Simple Linear Regression:

An analysis of the quality of the regression is carried out

methodology

Table of Contents

Simple Linear Regression Assumptions:

  1. Outlier: The term anomaly indicates that there is data that deviates significantly from the rest.
  2. Normality: refers to the normal distribution of errors or residuals.
  3. Homoscedasticity: is another simple linear regression assumption and indicates whether the variance of the residuals is the same across different groups in the database.
  4. Independence: refers to the absence of temporal correlation between residuals.
  5. Linearity: is associated with the presence of a constant change of the variable to be predicted with respect to the predictor.

Simple linear regression Quality

Database structure

The first columns of the database correspond to the repetitions performed for variable x. Once all repetitions for variable x are completed, the repetitions for variable y are recorded. The following image shows an example of how to organize the data before using the "regression_quality" program. The database includes three repetitions for variable "x" and four for variable "y."

database

Installation

Instructions on how to install the project. For example:

pip install sl-regression-quality

Code Example

For instance, the following code can be executed in Google Colab. Simply copy and paste it into a new Colab notebook.

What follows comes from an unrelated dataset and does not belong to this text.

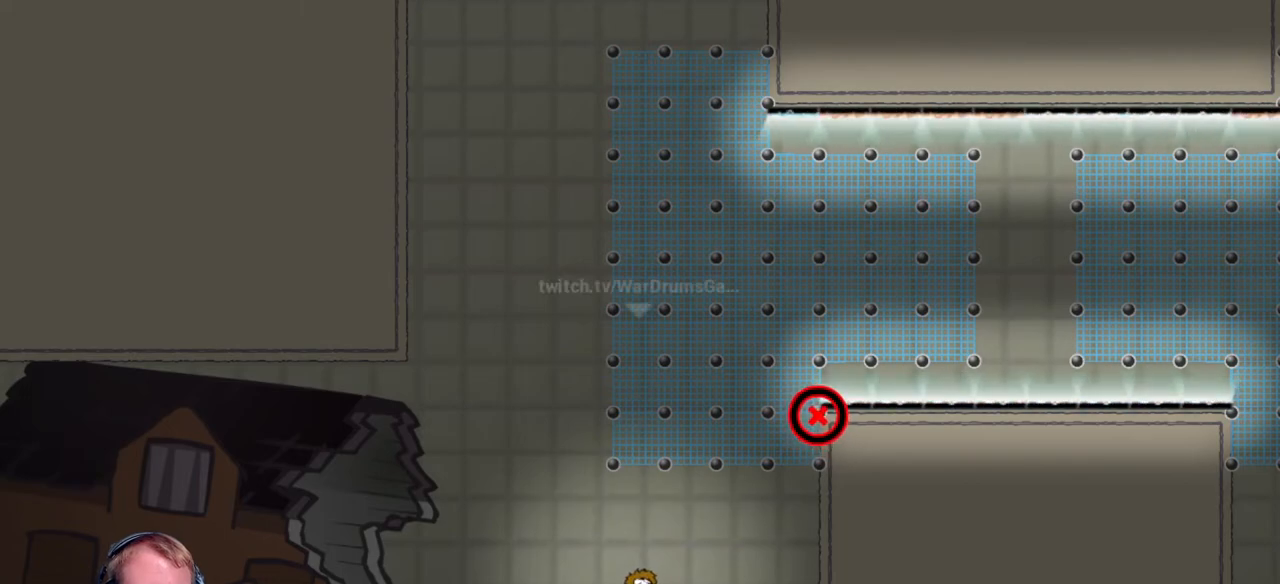
{"keys": [], "mouse": [], "events": []}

#--------------------------------------------------------------------------------
# 1) Load libraries:
import pandas as pd
from sl_regression_quality.main_routine import regression_quality
from sl_regression_quality.load_data import load_csv

#--------------------------------------------------------------------------------
# 2) Load data
#dataset = load_csv('data_x_y_example.csv') # example data (uncomment line)
#dataset = pd.read_csv('Data_y_full.csv') # example for your data (uncomment line)


number_repetitions_x = 3 # number of repetitions in x
alpha = 0.05 # significance level
dL = 1.055 # dL
dU = 1.211 # dU

#--------------------------------------------------------------------------------
# 3) Run analysis
regression_quality(dataset,number_repetitions_x,alpha,dL,dU)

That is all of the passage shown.